DOCUMENT EXTRACT START
# Rancilio Silvia boiler temperature range.



## DonRJ (Apr 3, 2010)

Right, I have now fitted my whizzo £4.99 digital thermometer to the Silvia to monitor boiler temperature and I am gobsmacked by the resulting deadband.

Boiler temp for brewing is stated to ideally be between 109 and 111 celcius, my Silvia reaches bang on 110 so happy with that.

BUT, can anyone guess what temp the boiler drops to before the heater kicks back in?????? The difference between the two temperatures being the deadband.

Have a go, go on, no prizes other than to be classified as a clever sort.

Don ( I will of course reveal all later)


----------



## Glenn (Jun 14, 2008)

I'd guess that this drops to 69c before kicking back in


----------



## sandykt (Dec 3, 2009)

You've got me there. Not a clue!! But interested to know the answer.


----------



## BanishInstant (Oct 12, 2009)

I guess in the 90's


----------



## FurryCup (Jun 10, 2010)

I'll go for 69 also. Think I saw it on the net somewhere.


----------



## DonRJ (Apr 3, 2010)

OK its not as low as 69c, I think 69 has another connotation though.
DOCUMENT EXTRACT END
# CHECK YOUR UNDERSTANDING:
1/ From the Silvia boiler thread, extract the passage starting with "Boiler temp for" and going on through "(Jun 14, 2008)", copying it word for word.
2/ Extend the Silvia boiler thread by writing what comes next after its final post.
The records have no connection to the forum thread about the Rancilio Silvia boiler temperature.
DATA SHOWN START
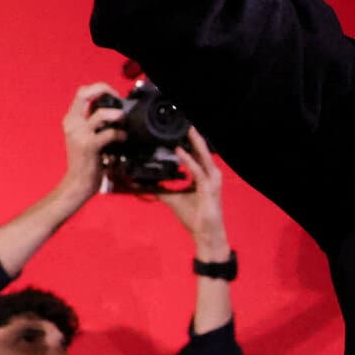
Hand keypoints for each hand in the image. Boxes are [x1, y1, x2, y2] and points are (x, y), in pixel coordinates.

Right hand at [59, 82, 126, 206]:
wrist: (77, 183)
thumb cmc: (84, 161)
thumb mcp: (84, 137)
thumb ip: (94, 124)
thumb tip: (114, 112)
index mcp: (71, 120)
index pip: (82, 92)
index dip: (98, 88)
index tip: (112, 95)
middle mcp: (72, 123)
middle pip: (85, 94)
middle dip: (105, 91)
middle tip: (117, 101)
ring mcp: (79, 134)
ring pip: (100, 113)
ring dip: (117, 115)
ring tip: (122, 120)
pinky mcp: (89, 146)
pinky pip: (109, 133)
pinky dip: (120, 134)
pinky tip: (122, 138)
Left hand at [160, 126, 228, 257]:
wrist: (205, 234)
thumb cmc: (194, 217)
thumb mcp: (172, 199)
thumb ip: (160, 188)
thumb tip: (142, 181)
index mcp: (204, 175)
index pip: (197, 153)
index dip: (189, 141)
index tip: (178, 128)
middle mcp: (210, 175)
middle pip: (202, 150)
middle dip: (194, 135)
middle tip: (183, 120)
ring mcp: (212, 181)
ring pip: (202, 156)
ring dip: (194, 142)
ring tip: (186, 129)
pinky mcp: (209, 189)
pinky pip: (197, 171)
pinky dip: (188, 160)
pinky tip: (179, 151)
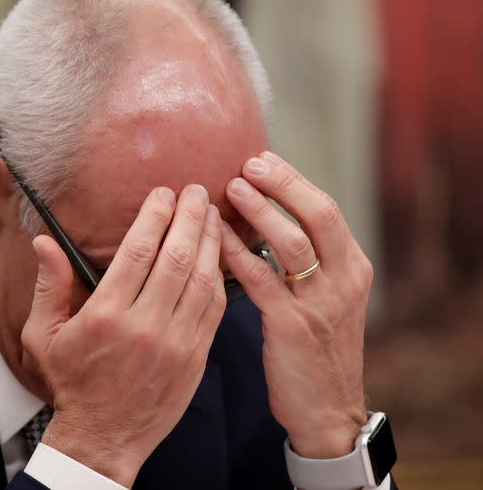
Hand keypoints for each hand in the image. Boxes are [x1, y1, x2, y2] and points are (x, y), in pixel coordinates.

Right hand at [21, 185, 225, 487]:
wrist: (104, 437)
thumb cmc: (72, 382)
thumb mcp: (43, 335)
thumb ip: (48, 285)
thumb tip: (44, 241)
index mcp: (106, 315)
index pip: (139, 251)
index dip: (155, 215)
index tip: (163, 193)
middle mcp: (144, 326)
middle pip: (177, 257)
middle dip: (189, 217)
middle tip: (195, 191)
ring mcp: (175, 342)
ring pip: (202, 279)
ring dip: (210, 241)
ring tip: (211, 214)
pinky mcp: (195, 356)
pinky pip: (213, 308)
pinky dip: (219, 276)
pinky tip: (218, 255)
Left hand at [221, 151, 370, 458]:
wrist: (327, 408)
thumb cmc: (316, 348)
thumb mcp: (326, 298)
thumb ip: (305, 261)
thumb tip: (264, 218)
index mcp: (352, 267)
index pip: (325, 209)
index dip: (293, 180)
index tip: (261, 159)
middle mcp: (343, 279)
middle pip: (317, 215)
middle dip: (281, 184)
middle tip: (246, 163)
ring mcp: (320, 303)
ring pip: (291, 243)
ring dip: (259, 212)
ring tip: (230, 189)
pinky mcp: (292, 326)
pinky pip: (261, 280)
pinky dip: (237, 254)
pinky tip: (215, 238)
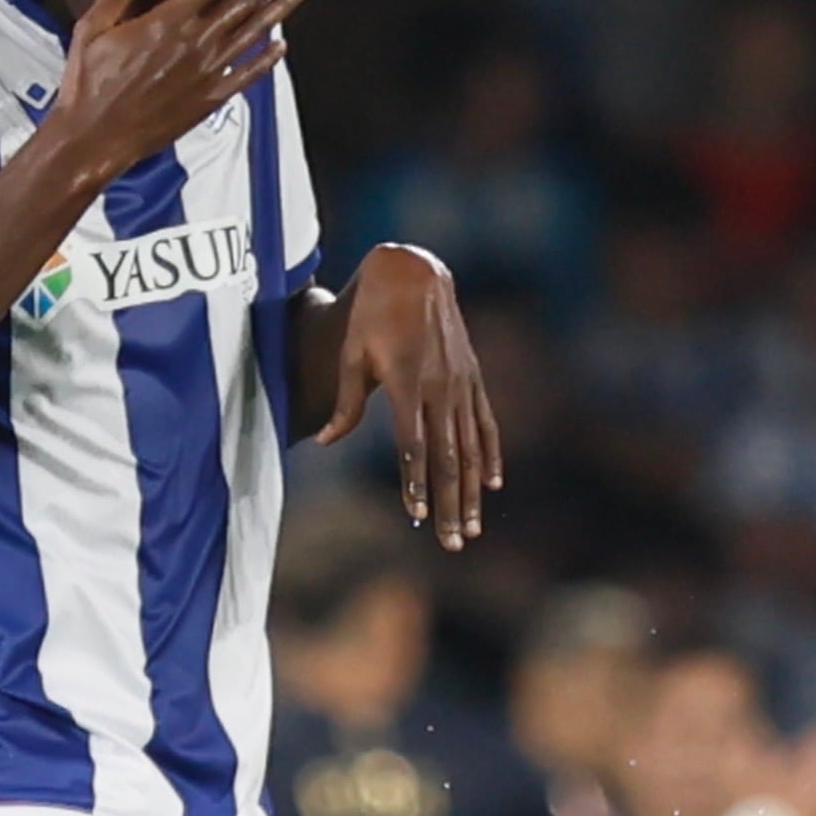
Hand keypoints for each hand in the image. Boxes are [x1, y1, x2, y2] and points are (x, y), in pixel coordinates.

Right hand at [35, 0, 307, 196]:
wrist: (96, 137)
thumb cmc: (89, 82)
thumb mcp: (93, 29)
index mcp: (168, 20)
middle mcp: (195, 42)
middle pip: (243, 2)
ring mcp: (207, 72)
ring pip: (252, 34)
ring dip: (278, 10)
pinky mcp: (210, 99)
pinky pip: (246, 76)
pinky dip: (266, 60)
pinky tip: (282, 46)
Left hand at [313, 243, 500, 549]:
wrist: (415, 273)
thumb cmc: (373, 313)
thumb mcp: (351, 353)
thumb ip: (345, 402)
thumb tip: (324, 441)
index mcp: (406, 384)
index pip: (412, 447)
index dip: (415, 483)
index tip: (418, 515)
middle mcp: (439, 389)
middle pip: (447, 459)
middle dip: (451, 504)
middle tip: (453, 542)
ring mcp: (461, 384)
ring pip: (469, 448)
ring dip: (471, 492)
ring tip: (472, 528)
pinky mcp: (472, 377)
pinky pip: (485, 424)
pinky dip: (489, 455)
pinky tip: (492, 484)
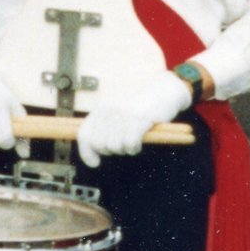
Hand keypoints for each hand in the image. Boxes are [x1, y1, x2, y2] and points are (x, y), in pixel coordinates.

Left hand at [78, 67, 192, 164]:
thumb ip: (104, 125)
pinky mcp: (140, 118)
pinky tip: (140, 141)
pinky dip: (134, 148)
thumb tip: (97, 151)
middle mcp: (109, 110)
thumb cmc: (142, 102)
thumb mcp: (118, 109)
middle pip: (100, 145)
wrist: (165, 87)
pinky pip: (129, 144)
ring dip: (126, 149)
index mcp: (101, 107)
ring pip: (115, 147)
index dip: (87, 153)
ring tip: (134, 140)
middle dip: (111, 151)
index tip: (95, 163)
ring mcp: (124, 114)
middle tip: (123, 144)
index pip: (84, 135)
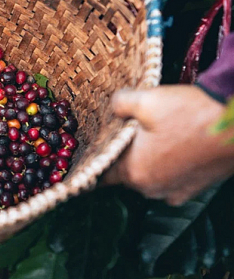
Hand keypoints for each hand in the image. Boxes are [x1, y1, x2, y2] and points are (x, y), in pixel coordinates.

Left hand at [103, 85, 233, 204]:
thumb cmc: (192, 114)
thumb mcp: (146, 100)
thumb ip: (119, 104)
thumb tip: (113, 106)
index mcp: (135, 172)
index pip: (103, 173)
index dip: (98, 159)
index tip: (96, 149)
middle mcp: (153, 189)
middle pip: (126, 174)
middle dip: (124, 155)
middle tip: (126, 133)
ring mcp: (176, 191)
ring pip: (149, 177)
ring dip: (147, 161)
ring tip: (152, 136)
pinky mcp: (195, 188)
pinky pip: (170, 180)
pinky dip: (167, 167)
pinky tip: (172, 147)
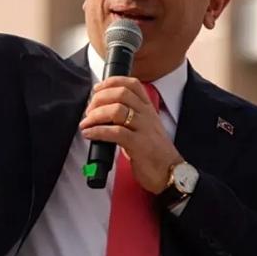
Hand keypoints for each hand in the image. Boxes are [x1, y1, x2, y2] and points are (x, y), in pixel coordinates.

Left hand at [79, 76, 182, 193]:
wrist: (170, 173)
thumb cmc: (153, 152)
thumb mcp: (144, 128)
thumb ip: (128, 116)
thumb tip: (102, 111)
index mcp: (148, 109)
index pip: (132, 84)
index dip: (112, 82)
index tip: (97, 89)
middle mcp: (146, 115)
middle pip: (121, 94)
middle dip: (99, 99)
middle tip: (89, 110)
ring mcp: (144, 129)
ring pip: (117, 110)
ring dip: (96, 115)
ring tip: (86, 123)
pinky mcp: (139, 145)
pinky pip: (115, 132)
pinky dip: (98, 131)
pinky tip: (89, 134)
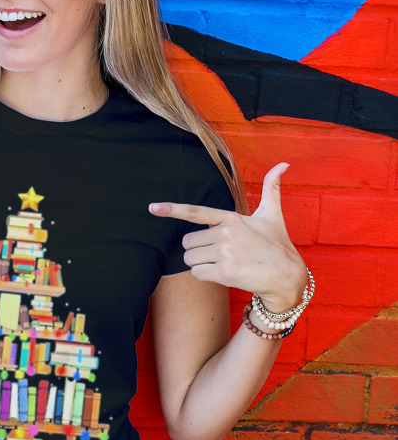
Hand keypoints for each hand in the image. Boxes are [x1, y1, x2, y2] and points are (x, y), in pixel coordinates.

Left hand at [149, 162, 306, 311]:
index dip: (172, 209)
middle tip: (219, 254)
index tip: (152, 208)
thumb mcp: (272, 214)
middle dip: (197, 250)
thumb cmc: (277, 244)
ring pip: (189, 259)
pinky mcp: (224, 272)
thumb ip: (271, 188)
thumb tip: (283, 163)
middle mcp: (225, 233)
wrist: (287, 276)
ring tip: (223, 263)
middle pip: (187, 243)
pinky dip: (205, 276)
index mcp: (231, 218)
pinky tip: (223, 274)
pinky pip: (197, 274)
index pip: (195, 212)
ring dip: (200, 264)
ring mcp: (224, 253)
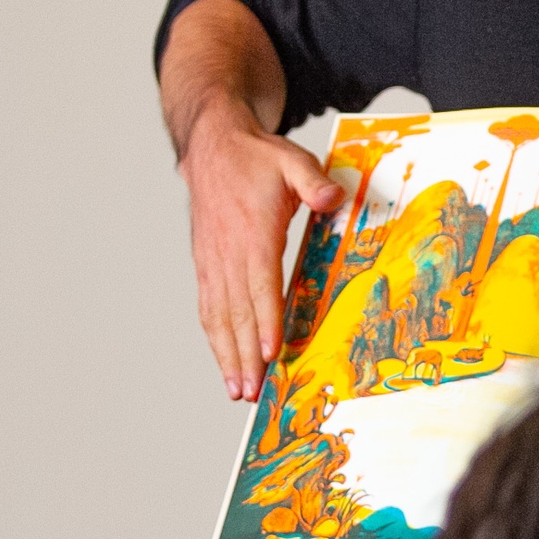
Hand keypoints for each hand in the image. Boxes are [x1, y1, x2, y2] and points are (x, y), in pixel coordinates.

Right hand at [178, 95, 344, 401]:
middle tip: (253, 392)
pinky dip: (214, 338)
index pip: (260, 284)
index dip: (264, 321)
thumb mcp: (291, 159)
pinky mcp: (205, 265)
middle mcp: (229, 253)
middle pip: (237, 312)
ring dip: (226, 356)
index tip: (269, 353)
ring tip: (236, 389)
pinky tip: (223, 361)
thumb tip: (333, 198)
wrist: (212, 146)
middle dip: (244, 355)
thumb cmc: (256, 157)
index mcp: (253, 232)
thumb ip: (313, 181)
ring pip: (218, 316)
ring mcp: (213, 261)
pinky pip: (208, 307)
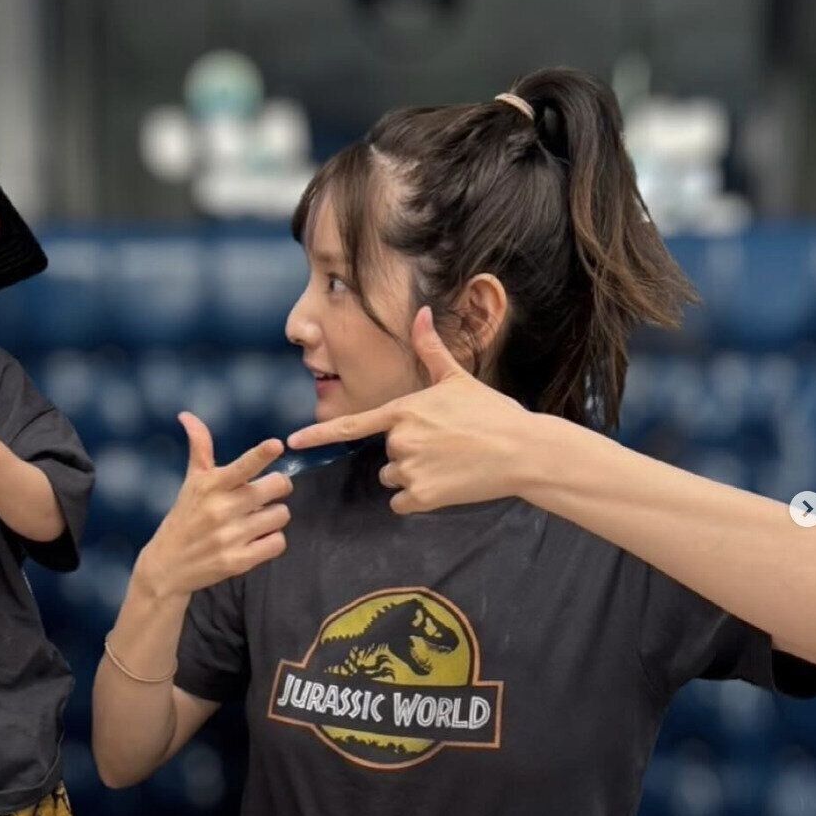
DATA SHOWN END
# ANSWERS TO THE TASKS:
1/
Boiler temp for brewing is stated to ideally be between 109 and 111 celcius, my Silvia reaches bang on 110 so happy with that.

BUT, can anyone guess what temp the boiler drops to before the heater kicks back in?????? The difference between the two temperatures being the deadband.

Have a go, go on, no prizes other than to be classified as a clever sort.

Don ( I will of course reveal all later)


----------



## Glenn (Jun 14, 2008)

2/
The boiler temp drops to 85c before the heater kicks in, climbs to 103c before it stops heating and about 10 seconds later the residual heat in the element brings the temp up to 110c

Thats a deadband range of 25c, pretty wide and just shows the importance of timing the shot production with the Silvia. These figures were from a fully warmed up for 1 hour machine, I found that when the machine had not been preheated it does not get up to 110c until a few cycles of heating, approx 25 minutes.

With the new thermometer I can check temp at top of boiler cycle and nail the shots, good eh and all for six quid including a thermally conductive fixing pad for the thermocouple which comes ready fitted.

Don


----------



## DonRJ (Apr 3, 2010)

Some more thought on my experiments.

I will be measuring the temperature drop during the brewing cycle and recovery time to full temperature over the next few days.

Don


----------



## BanishInstant (Oct 12, 2009)

Can you measure the temperature coming out of the brewhead? Surely that is the important bit? Is the temperature consistent enough for a shot?


----------



## DonRJ (Apr 3, 2010)

Yes can measure the brewhead temp by moving the thermocouple, will be monitoring temperature over a few runs to check this and consistency as you have mentioned. Need a few samples before coming to a conclusion.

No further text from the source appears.